Earthworms also break down thatch and the other the raw materials of organic matter, and spread it evenly throughout the top 12 inches of soil, further improving the soil. Millions of beneficial bacteria that break down thatch are produced in the gut of earthworms. These bacteria, along with a superior fertilizer produced by earthworms, are put into the soil with earthworm "castings". This top quality fertilizer contains nitrogen, phosphorus, potassium and many micronutrients in a form all plants can use. Earthworm castings contain five times more nitrogen, seven times more phosphorus, 11 times more potassium, and 1,000 times more beneficial bacteria than the material contained before the earthworm ingested it. The N-P-K ratio for worm castings is 0.5-0.5-0.3 consisting of 50% organic matter and 11 trace minerals. In a 10 x 20 foot garden with only five large earthworms per cubic foot of soil, over 35 pounds of this superior fertilizer is produced by the earthworms. In healthy soil with worm populations of 25 per cubic foot of soil, more than 170 pounds of highest grade fertilizer can be produced in a year in a 10 x 20 foot garden. This is more than 18.5 tons per acre per year. Gardening supply companies take advantage of the market for earthworm castings as fertilizer by selling the castings for about $12-$25 per pound.

Earthworms are probably the most important nonmicroscopic soil dwellers. Worms either drag their favorite foods of dried leaves and other organic materials down into their borrows or come to the surface to eat and digest them. One inch of organic matter laid on the surface of soil with a healthy earthworm population will be completely eaten and digested within a few months. Earthworms also secrete calcium carbonate, a compound which helps moderate acid or alkaline soil toward desirable neutral ph over time.

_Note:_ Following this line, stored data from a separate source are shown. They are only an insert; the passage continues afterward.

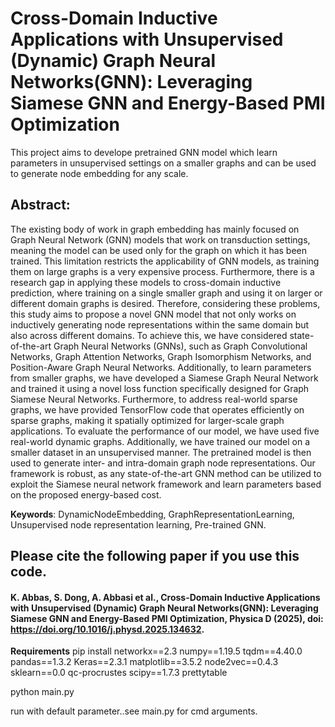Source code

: # Cross-Domain Inductive Applications with Unsupervised (Dynamic) Graph Neural Networks(GNN): Leveraging Siamese GNN and Energy-Based PMI Optimization
This project aims to develope pretrained GNN model which learn parameters in unsupervised settings on a smaller graphs and can be used to generate node embedding for any scale. 


## Abstract: 
The existing body of work in graph embedding has mainly focused on Graph Neural Network (GNN) models that work on transduction settings, meaning the model can be used only for the graph on which it has been trained. This limitation restricts the applicability of GNN models, as training them on large graphs is a very expensive process. Furthermore, there is a research gap in applying these models to cross-domain inductive prediction, where training on a single smaller graph and using it on larger or different domain graphs is desired. Therefore, considering these problems, this study aims to propose a novel GNN model that not only works on inductively generating node representations within the same domain but also across different domains.
To achieve this, we have considered state-of-the-art Graph Neural Networks (GNNs), such as Graph Convolutional Networks, Graph Attention Networks, Graph Isomorphism Networks, and Position-Aware Graph Neural Networks. Additionally, to learn parameters from smaller graphs, we have developed a Siamese Graph Neural Network and trained it using a novel loss function specifically designed for Graph Siamese Neural Networks. Furthermore, to address real-world sparse graphs, we have provided TensorFlow code that operates efficiently on sparse graphs, making it spatially optimized for larger-scale graph applications. 
To evaluate the performance of our model, we have used five real-world dynamic graphs. Additionally, we have trained our model on a smaller dataset in an unsupervised manner. The pretrained model is then used to generate inter- and intra-domain graph node representations. Our framework is robust, as any state-of-the-art GNN method can be utilized to exploit the Siamese neural network framework and learn parameters based on the proposed energy-based cost.

**Keywords**: DynamicNodeEmbedding, GraphRepresentationLearning, Unsupervised node representation learning, Pre-trained GNN.

## Please cite the following paper if you use this code. 
#### K. Abbas, S. Dong, A. Abbasi et al., Cross-Domain Inductive Applications with Unsupervised (Dynamic) Graph Neural Networks(GNN): Leveraging Siamese GNN and Energy-Based PMI Optimization, Physica D (2025), doi: https://doi.org/10.1016/j.physd.2025.134632.

**Requirements**
pip install networkx==2.3  numpy==1.19.5 tqdm==4.40.0 pandas==1.3.2 Keras==2.3.1 matplotlib==3.5.2  node2vec==0.4.3 sklearn==0.0 qc-procrustes  scipy==1.7.3 prettytable


python main.py

run with default parameter..see main.py for cmd arguments.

In advising your customers regarding the use of earthworms for soil improvement, it is advisable to recommend the use of spawn (young worms in all stages of growth) for two reasons: (1) the newly hatched worms will adapt themselves more readily than mature worms to their new environment, and (2) your customer will conserve his more valuable breeding stock for further egg capsule production. With the young worms, they should use a liberal amount of rich compost because it provides food for the transplanted worms.

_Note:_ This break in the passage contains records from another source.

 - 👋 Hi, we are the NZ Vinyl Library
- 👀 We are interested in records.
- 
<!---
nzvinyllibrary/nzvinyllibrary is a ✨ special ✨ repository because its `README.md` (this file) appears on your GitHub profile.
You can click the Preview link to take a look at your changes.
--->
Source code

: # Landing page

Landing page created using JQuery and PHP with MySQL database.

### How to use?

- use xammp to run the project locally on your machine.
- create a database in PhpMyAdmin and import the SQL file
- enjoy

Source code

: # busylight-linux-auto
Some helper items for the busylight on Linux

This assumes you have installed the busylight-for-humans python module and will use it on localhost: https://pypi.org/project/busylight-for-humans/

It is well to remember that domestically grown worms are "compost" worms and not soil worms. When transplanted for horticultural purposes, they must be CONTINUOUSLY fed by mulching with organic matter such as leaves or grass clippings to supply them with food. It is in and under this layer of organic mulch where the worms live. They must also be watered in dry weather if they are to survive and continue to multiply.